For a paltry seven years before her death Jade managed to realise her dreams; she bought her own house, she took her children on nice holidays, she had a white wedding, and she paid for the best education money could buy for her sons. Are these really the values of someone that is morally corrupt? Tawdry? Lacking in insight? Or are they the very same values that the same disapproving middle classes aspire to for themselves, and for their own children.
What these Katie and Jade haters need to realise is that not everyone has the chance of a university education in this life. Not everyone has functioning families and mummies and daddies that will bail them out, or bank-roll them into posh jobs in air-conditioned offices. Not everyone can afford not to join the real world until they are in their mid-twenties.
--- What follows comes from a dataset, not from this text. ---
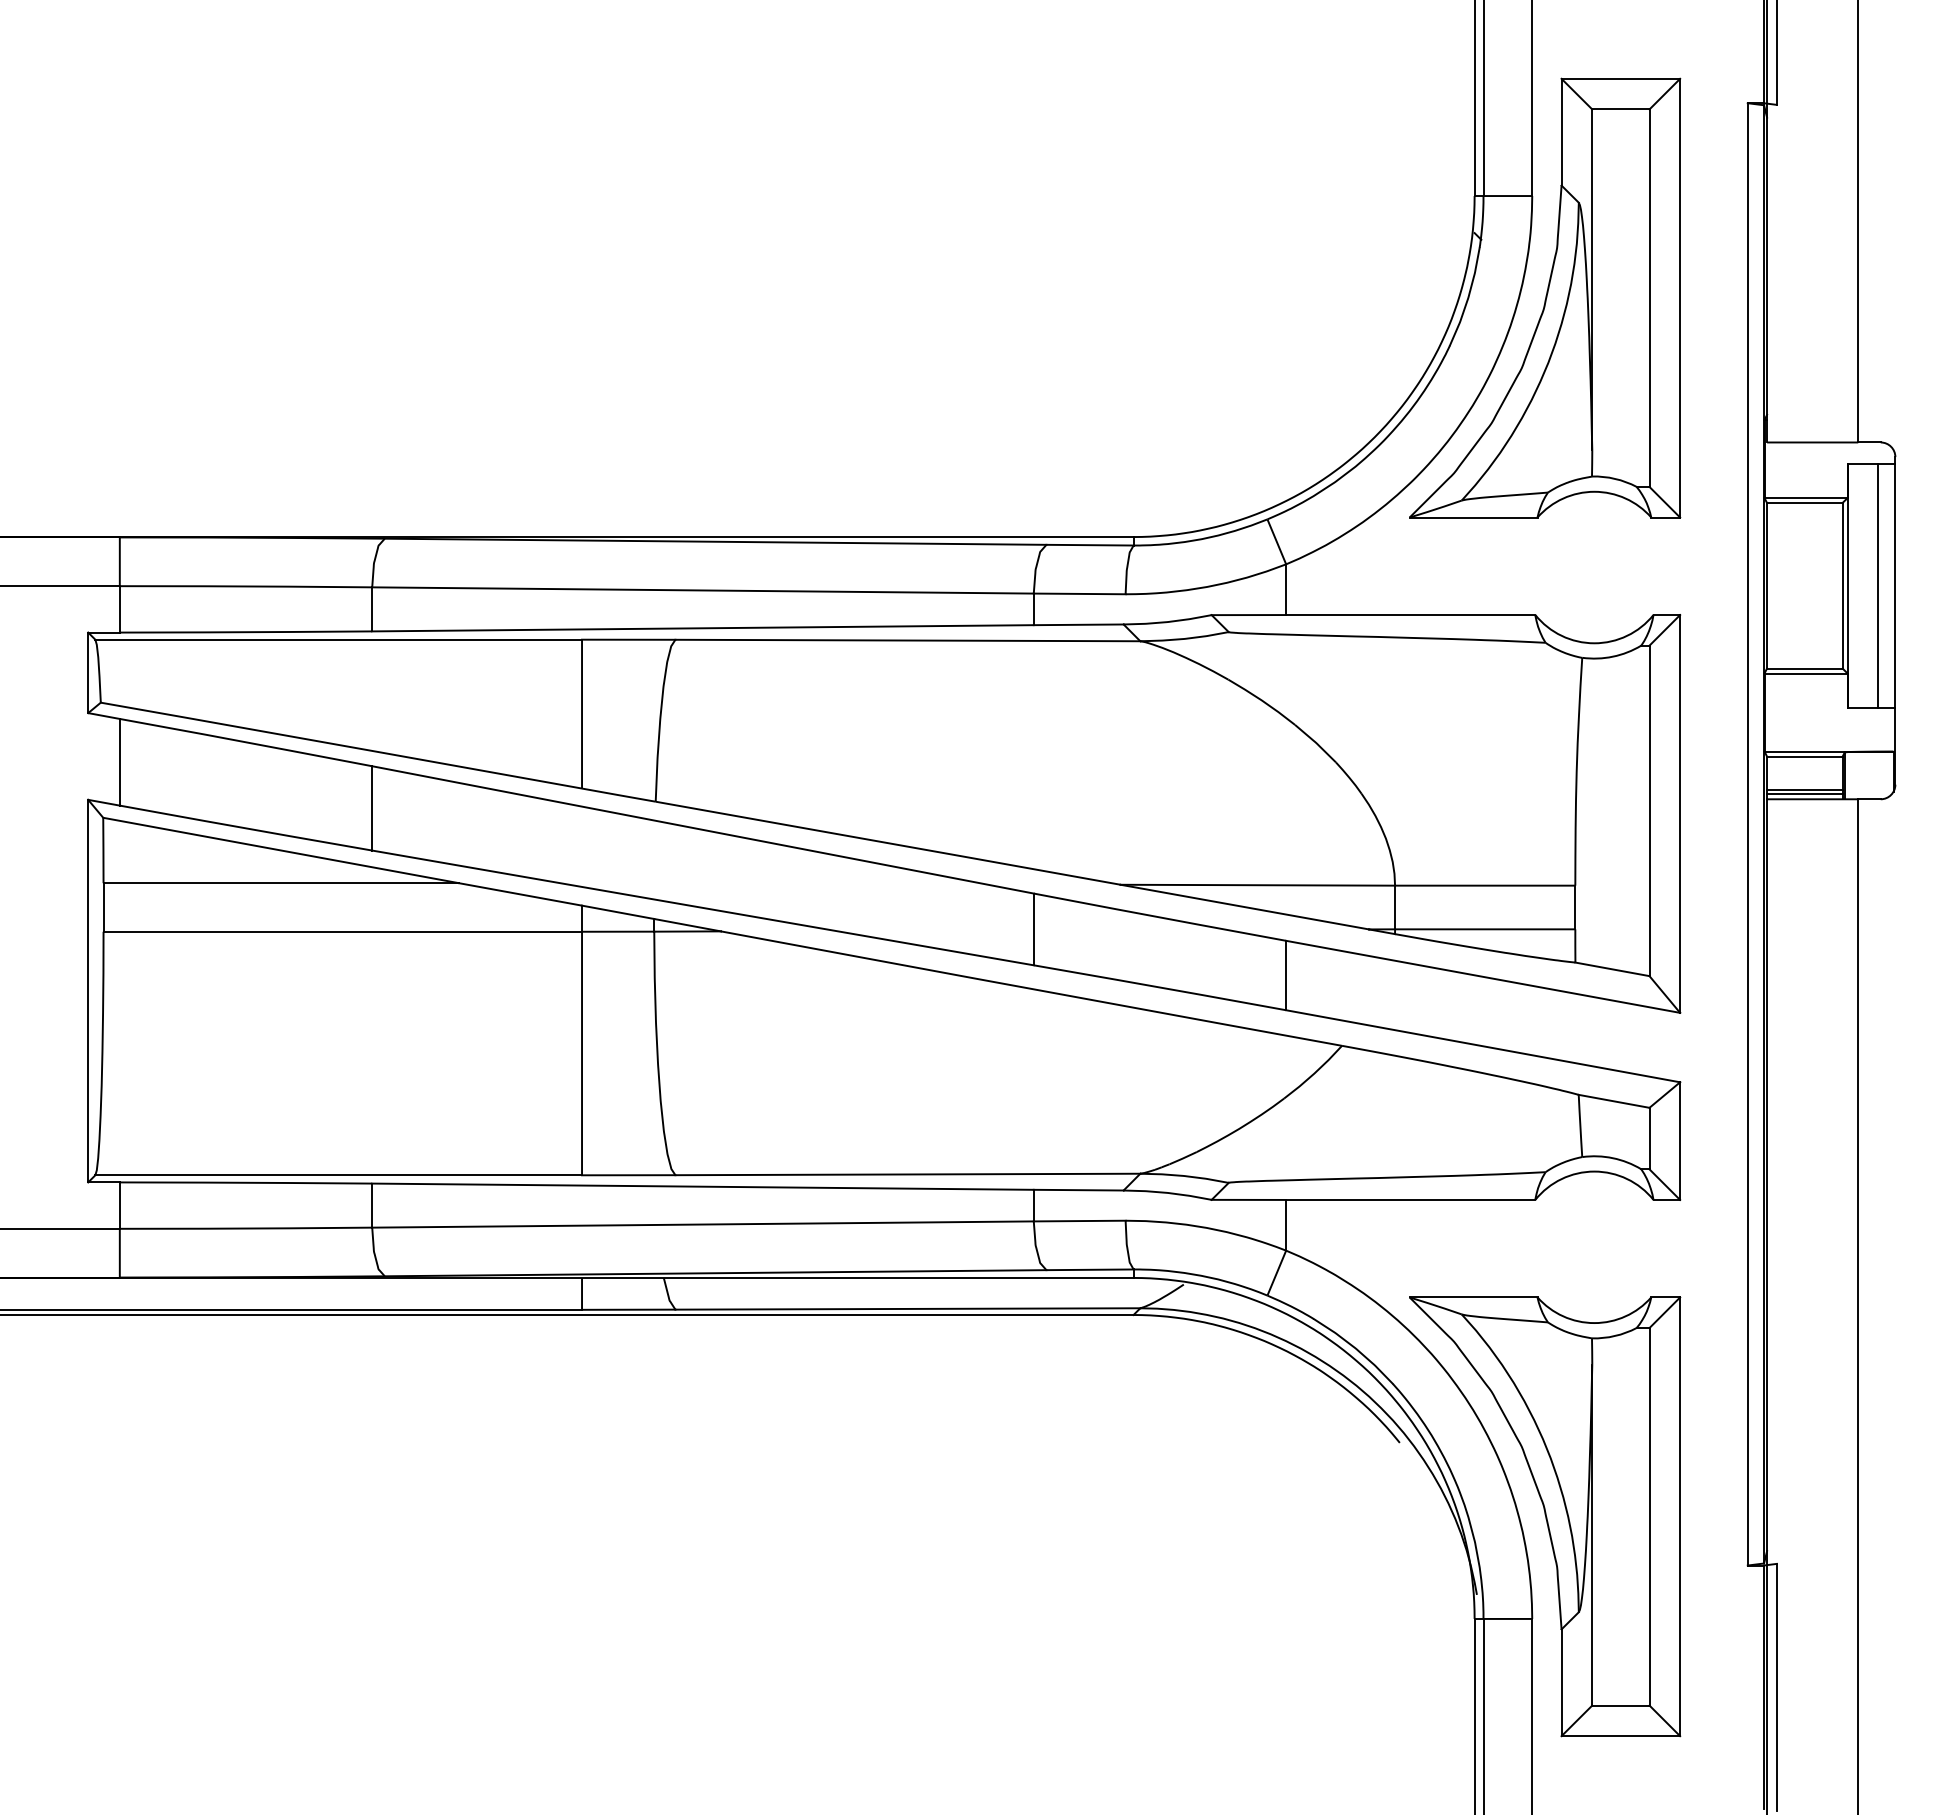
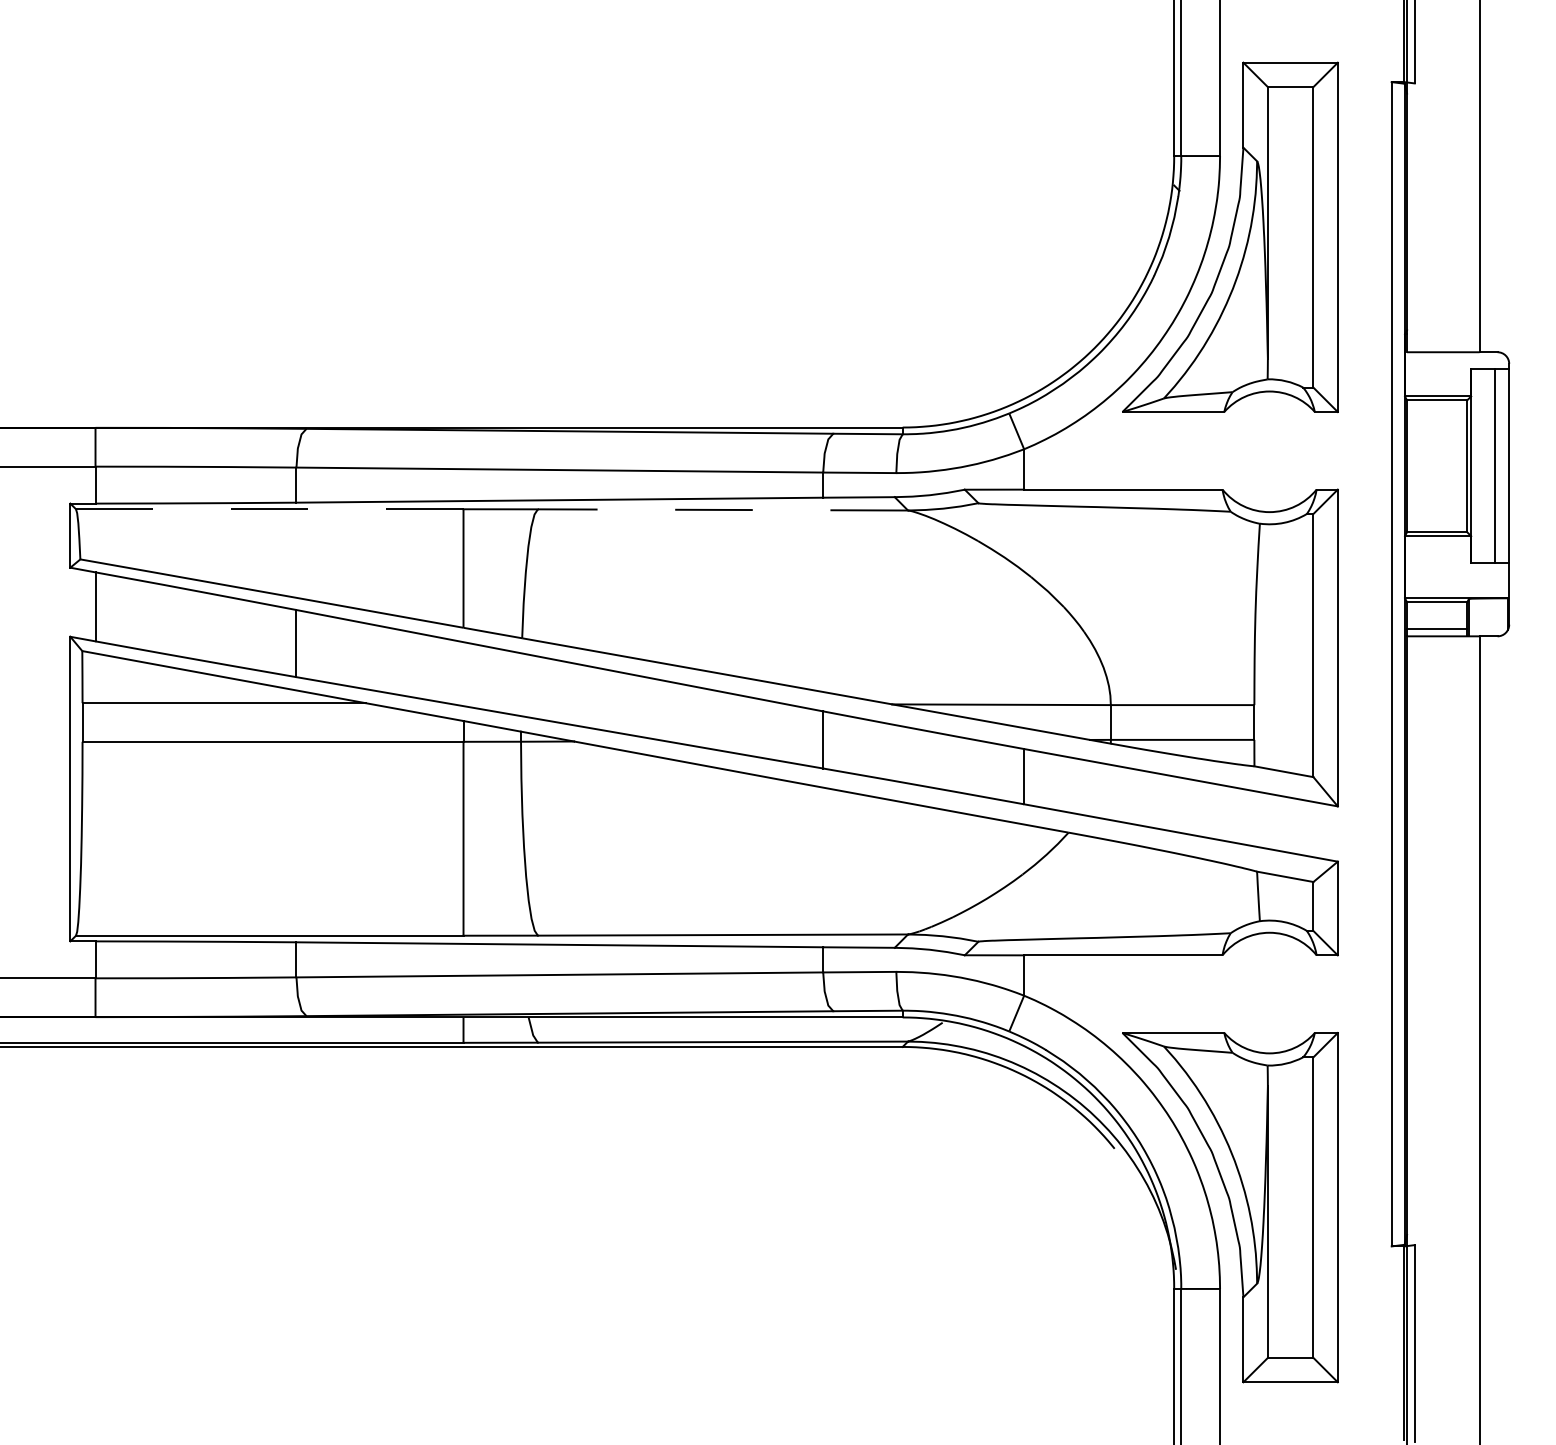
line: (338, 639) -> (269, 509), solid -> dashed
line: (907, 640) -> (722, 509), solid -> dashed
line: (1804, 793) -> (1436, 631), removed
Some kids, like these two battlers from working class England, just have to do what they can, with the very limited opportunities on offer, in order to make a better life for themselves and their children. And until any of these moralisers have lived in a council flat in Bermondsey or Brighton, have toiled for 12 hours a day for minimum wage, have been molested, beaten or had to wrestle the needle from their parent’s hands, they would do well to return to the leafy sanctuary of their privileged lives, pour themselves another latte and keep quiet.